What Is an Associate of Arts Degree?
Associate of Arts degree programs typically last two years, during which you'll complete general education requirements and begin major coursework; you might even receive career-specific training. Read on to discover the differences between the various associate's degree programs, the courses you'll take and the process of transferring to a 4-year school. Schools offering Art degrees can also be found in these popular choices.
Associate of Arts Degree Program Information
If you choose to enroll in an Associate of Arts (AA) degree program instead of an Associate of Science (AS) or an Associate of Applied Science (AAS) program, you'll likely take more general education courses than ones that are specific to a major or a vocation. AS and AAS degree programs typically prepare students to complete a bachelor's degree in the sciences and to begin a career, respectively; however, some AA programs can also provide the training required for entry-level positions in a career field. In an AA degree program, you'll fulfill more liberal arts credits than an AS or AAS student but fewer liberal arts requirements than if you were enrolled in a 4-year Bachelor of Arts degree program.
Important Facts About Associate of Arts Degrees
|Online Availability||Programs are available|
|Common Courses||Public Speaking, Information Technology, Statistics|
|Concentrations||Speech Communication, Computer Science, International Studies|
|Prerequisites||High school diploma/GED, application completion and fees, sometimes pre-assessments are required|
Overview of the Associate of Arts Degree
There are different types of Associate of Arts degree programs. Most focus on general education requirements and prepare you to transfer to a bachelor's degree program upon completion. Concentrations may be offered in English, Psychology, Visual Arts, History and Education. Some community colleges partner with 4-year colleges and universities to give you the opportunity to take classes at the institution where you may wish to transfer. If you then choose to transfer to a baccalaureate program, you'll be considered a junior, rather than a freshman.

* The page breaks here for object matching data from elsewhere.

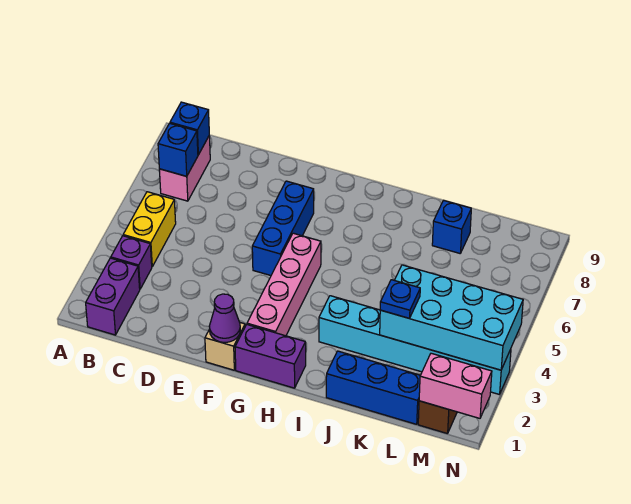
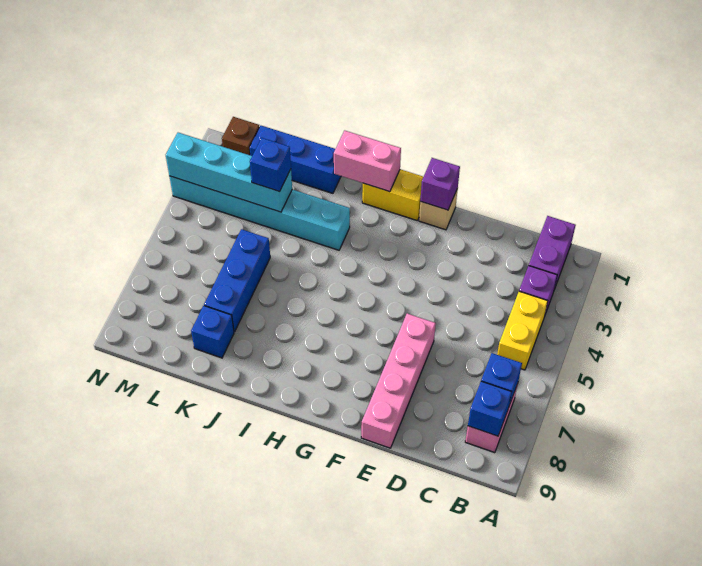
purple cone F1 level 2 -> purple brick F1 level 2
blue brick F5:F7 level 1 -> blue brick K5:K7 level 1
purple brick G1:H1 level 1 -> yellow brick G1:H1 level 1
pink brick G2:G5 level 1 -> pink brick E6:E9 level 1
cyan brick K3:N4 level 2 -> cyan brick K3:N3 level 2
blue plate K3 level 3 -> blue brick K3 level 3
pink brick M1:N1 level 2 -> pink brick H1:I1 level 2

Usually, the AA degree is seen as an intermediate educational step, but some programs provide you with training that prepares you to seek employment. One associate degree of the latter type is an AA in Theater Arts, which can prepare you for a position as theater manager, set designer or playwright. Another example is an AA in Corrections, which may qualify you for entry-level careers in probation and parole. If you want to advance in your career, however, some of these positions may require that you continue your education and earn a bachelor's degree.

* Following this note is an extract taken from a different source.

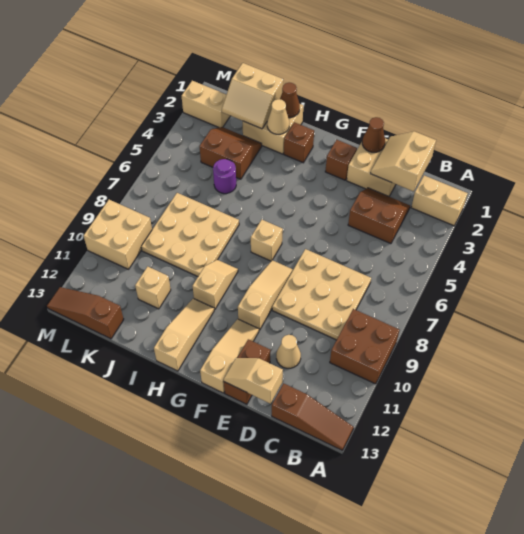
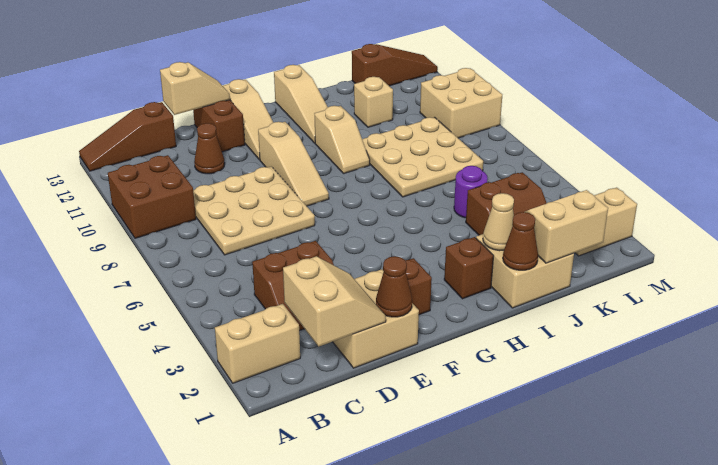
tan cone D11 level 1 -> brown cone D11 level 1
tan brick G7 level 1 -> none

If you enroll in the bachelor's degree preparatory type of AA program, the majority of your courses will cover liberal arts subjects that will stand in for the courses you'd take during the first two years of a 4-year bachelor's degree program. If you enter a program that prepares you to enter the workforce, your core courses will depend on the subject area. Typically, in both cases, you'll be required to complete at least one semester of study in each of the following disciplines:
- Laboratory science
- Social science
Some AA degree programs may have additional requirements in disciplines such as public speaking or a foreign language. Your program may also offer a variety of electives.

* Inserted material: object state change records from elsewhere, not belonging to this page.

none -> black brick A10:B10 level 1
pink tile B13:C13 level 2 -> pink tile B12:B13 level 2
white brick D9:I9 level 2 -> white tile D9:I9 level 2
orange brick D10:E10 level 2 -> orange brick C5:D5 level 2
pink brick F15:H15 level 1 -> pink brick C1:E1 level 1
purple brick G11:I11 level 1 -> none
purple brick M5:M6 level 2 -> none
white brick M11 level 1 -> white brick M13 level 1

Transferring to a 4-Year Institution
If you want to transfer to a 4-year institution after completing your AA degree program, you'll need to familiarize yourself with the transfer requirements of the 4-year school you wish to attend, which may vary according to discipline of study. Some schools may require you to have a minimum grade point average in order to be considered eligible. Keep in mind that not all credits may transfer if there isn't an agreement between the two schools.
Some schools may not require you to complete your AA degree program or your general education requirements before applying to transfer; however, doing so can make you a stronger applicant.